Sunday, 2 June 2013

Perpetual motion

                                        Perpetual motion is a conceptual framework, that describes "motion that continues indefinitely without any external source of energy; impossible in practice because of friction." It can also be described as "the motion of a hypothetical machine which, once activated, would run forever unless subject to an external force or to wear".There is a scientific consensus that perpetual motion in an isolated system is impossible as it would violate the first or second law of thermodynamics.
Cases of apparent perpetual motion can exist in nature, but either are not truly perpetual or cannot be used to do work without changing the nature of the motion. For example, the motion of a planet around its star may appear "perpetual," but interplanetary space is not completely frictionless, so planets' orbital motion is very gradually slowed over time. The fly-by of a space probe past a planet can be used to speed up the probe but in doing so alters the motion and reduces the energy of the planet in its orbit around the Sun. The flow of current in a superconducting loop can be used as an energy storage medium, but just as with a battery, using it to power a device will remove the equivalent amount of energy from the current in the loop.

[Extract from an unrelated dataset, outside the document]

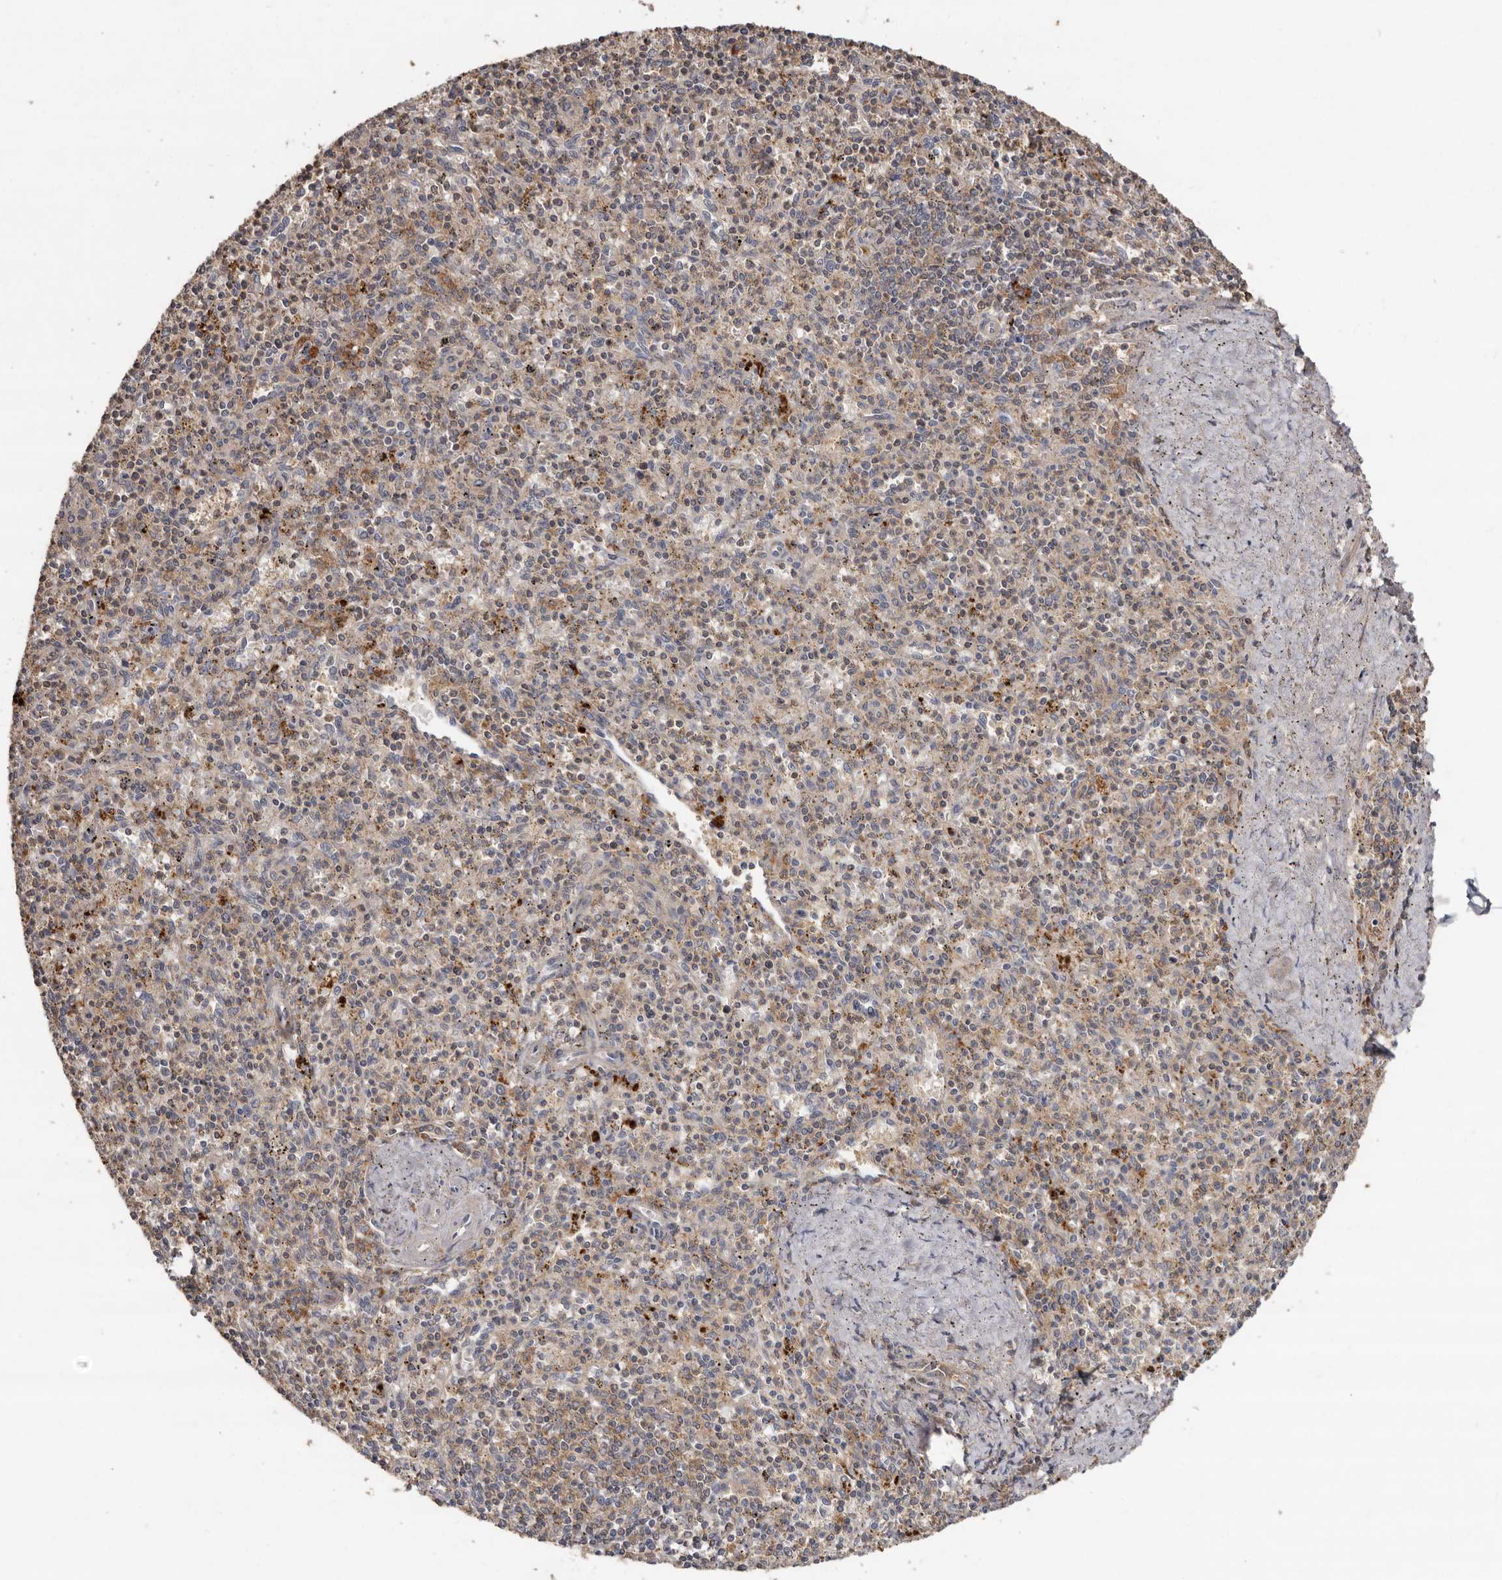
{"staining": {"intensity": "weak", "quantity": "25%-75%", "location": "cytoplasmic/membranous"}, "tissue": "spleen", "cell_type": "Cells in red pulp", "image_type": "normal", "snomed": [{"axis": "morphology", "description": "Normal tissue, NOS"}, {"axis": "topography", "description": "Spleen"}], "caption": "This is a photomicrograph of IHC staining of normal spleen, which shows weak expression in the cytoplasmic/membranous of cells in red pulp.", "gene": "RWDD1", "patient": {"sex": "male", "age": 72}}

Machines which extract energy from seemingly perpetual sources—such as ocean currents—are capable of moving "perpetually" (for as long as that energy source itself endures), but they are not considered to be perpetual motion machines because they are consuming energy from an external source and are not isolated systems (in reality, no system can ever be a fully isolated system). Similarly, machines which comply with both laws of thermodynamics but access energy from obscure sources are sometimes referred to as perpetual motion machines, although they also do not meet the standard criteria for the name.
Despite the fact that successful isolated system perpetual motion devices are physically impossible in terms of the current understanding of the laws of physics, the pursuit of perpetual motion remains popular. Assessment of technical designs of perpetual motion machines, in which the complete set of function of state transitions and their constrains by equivalence relation are examined, can lead to definite conclusions about its functionality without the need for additional physical examinations or test runs of actually build devices.